Yodel It! – Ilinca ft. Alex Florea, Romania
May we present you with the yodel-rap mash-up you never knew you needed? You’re welcome.
Wild Dances – Ruslana, Ukraine
If in doubt, stick a horn on it. That’s the philosophy of Ruslana’s winning entry from 2004, which features an unforgettable horn intro that leads into pounding tribal beats, primal calls to the wild, skimpy leather costumes and a performance that’s at least 80 percent equal-opportunities hairography. Dothraki never sounded so good.
Sound Of Silence – Dami Im, Australia
Yes, definitely-not-part-of-Europe Australia has somehow become part of Eurovision, *shrug emoji*. We’re not entirely sure how that happened, but frankly, we’re not complaining if they keep sending songs this good. 2016’s runner-up Dami Im wisely side-steps wacky dance routines by simply having a nice sit-down on a sparkly box, and hits all her high notes in this soaring power ballad with consummate ease.

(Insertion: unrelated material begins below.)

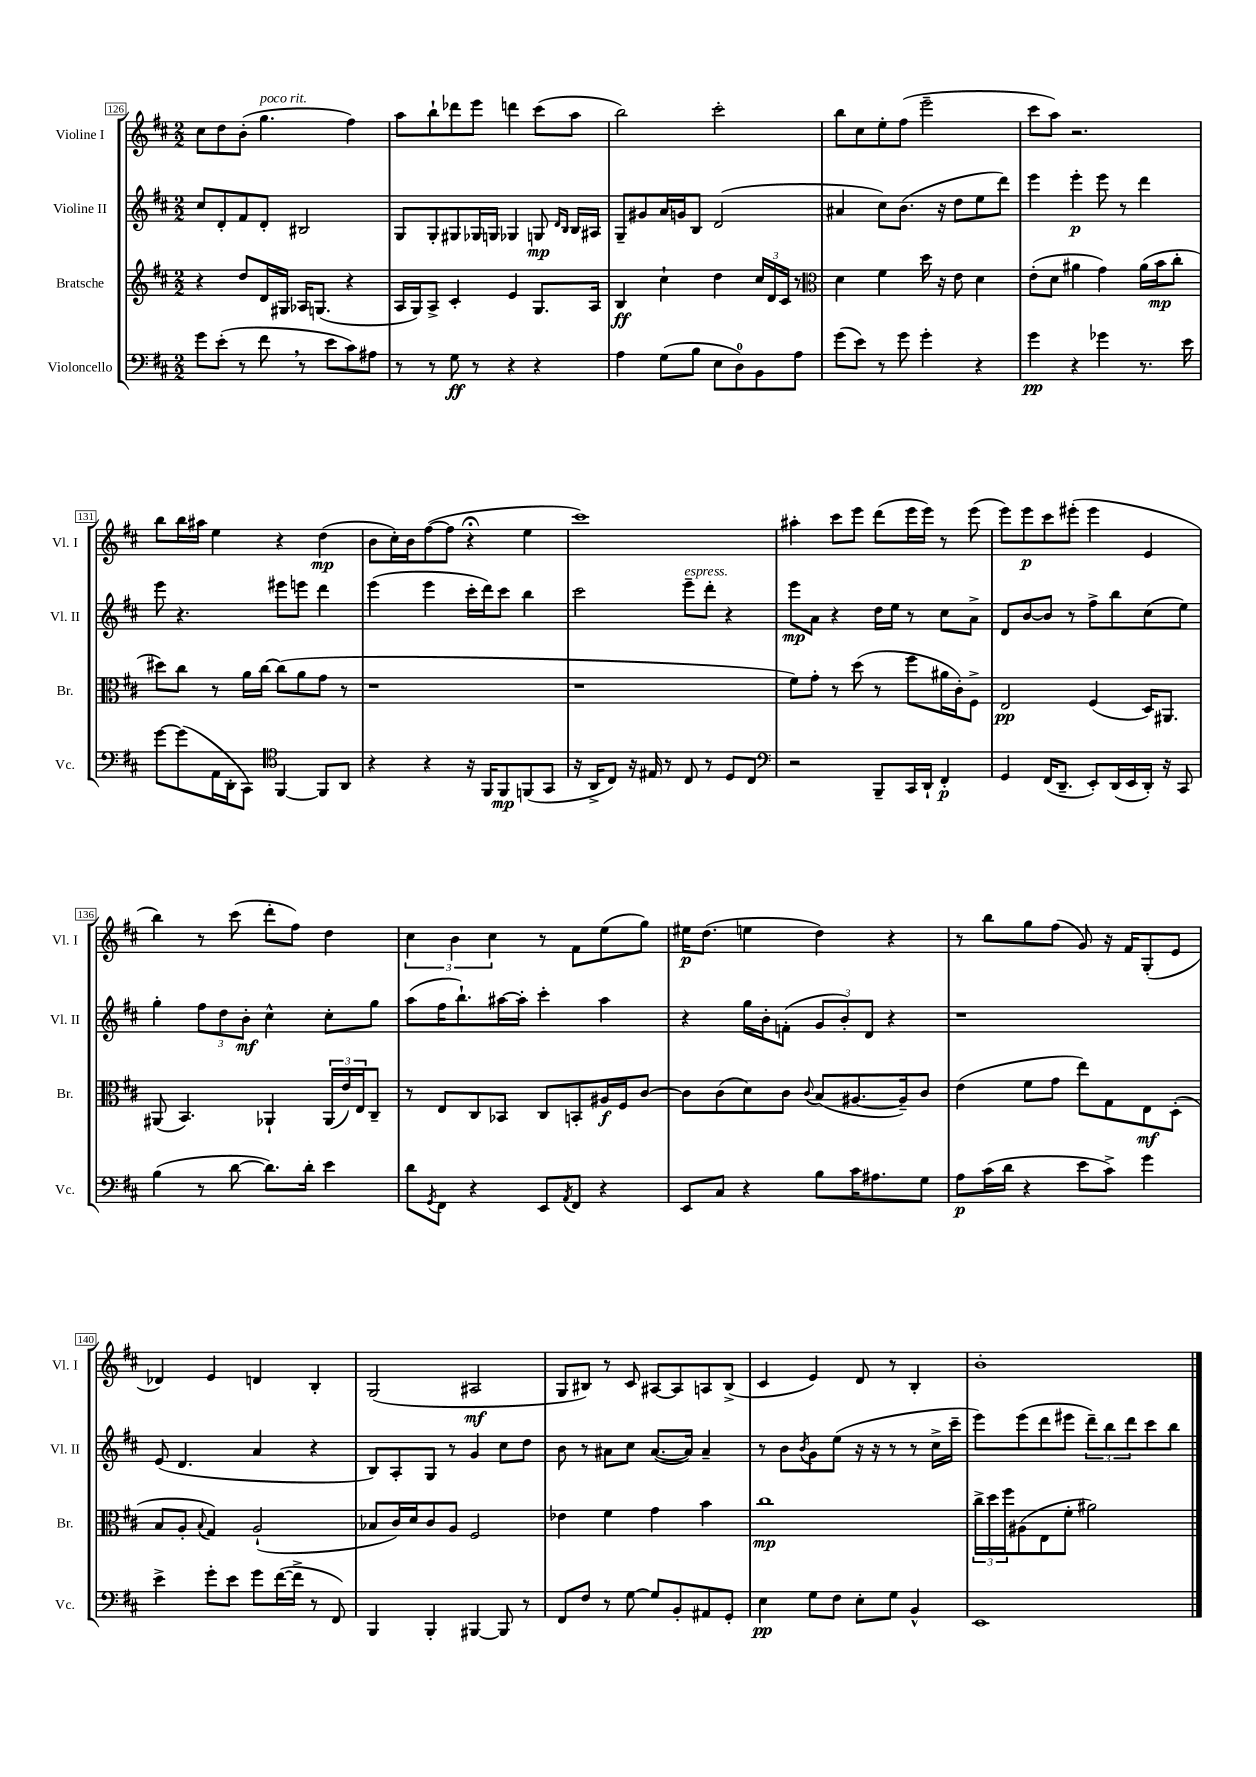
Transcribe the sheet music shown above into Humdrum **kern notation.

Bonus: Think About Things – Daði og Gagnamagnið, Iceland
Whilst Eurovision 2020 ended up being cancelled, we can all agree that Iceland’s Daði Freyr and his band Gagnamagnið were the real winners. Led by a long-haired, long-limbed electropop genius, dressed in matching green jumpers adorned with cartoon versions of themselves, perfectly executing a TikTok-bait dance routine and wielding keytars that they then pretended to play like saxophones, Daði and friends were so defiantly uncool, they somehow became the absolute epitome of cool.
All performed with tongue very much in cheek, Think About Things is a total synth-packed stomper, has won high-profile fans in the shape of Russell Crowe and Jennifer Garner, and will hip-thrust its way into your brain within seconds. And yes, you can now buy your very own version of the jumper on Daði’s website.